Markets in Focus
Through the first quarter of 2022, the oil and gas industry continues to enjoy an elevated price environment with crude prices above $100/bbl and natural gas prices above $4/mcf for most of 1Q22. Despite prices being at their highest since 2008 and sustained upward pricing pressure as a result of the Russian invasion of Ukraine and supply constraints given lack of investment in new well development plans, the total rig count has not increased, and BOE/d production remains below pre-pandemic levels (estimated 12.0 million bpd in 2022 versus 12.8 million bpd in 2019 and estimated 97.4 Bcf/d in 2022 versus 93.1 Bcf/d in 2019). As it stands, it appears operators have settled into a flat to modest growth mode with more focus on generating returns for shareholders, waiting for lower hedging prices to roll off and improving balance sheets after multiple difficult years prior to 2021 as opposed to sacrificing free cash flow for increased production. Capital markets are coming out from the shadows with new institutional investors looking to reengage shunning the climate change narrative that has attempted to villainize the industry in exchange for investments in what has emerged as the most stable (and clean) global form of energy to satisfy increased global demand for the next 20+ years.

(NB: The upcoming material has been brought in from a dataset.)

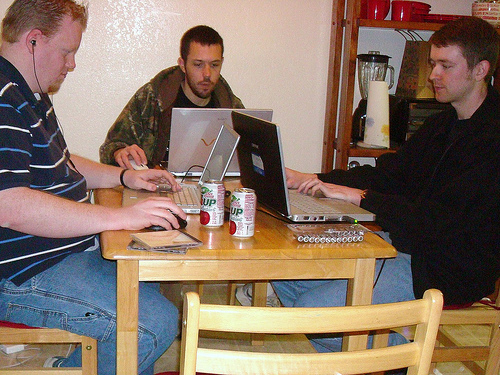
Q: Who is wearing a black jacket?
A: Man on the right.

As the industry continues to reinvent itself in response to the global outcry for energy producers to reduce carbon emissions, many have made strategic ESG-friendly changes to their organizations and operations. Today, it is not uncommon to see emissions reduction plans, detailed ESG reports and specifics around community outreach in investor presentations, SEC filings and on company websites. However, many are still not satisfied with this level of attention to detail and would prefer to see a much more aggressive change to renewable energy. It appears that the oil and gas industry is caught between a rock and hard place – many would prefer for production to increase to help lower prices at the pump and relieve inflation pressure while others would prefer more stringent oversite of the industry and a faster shift to renewables. Finding a happy balance will continue to be a challenge for the industry moving forward.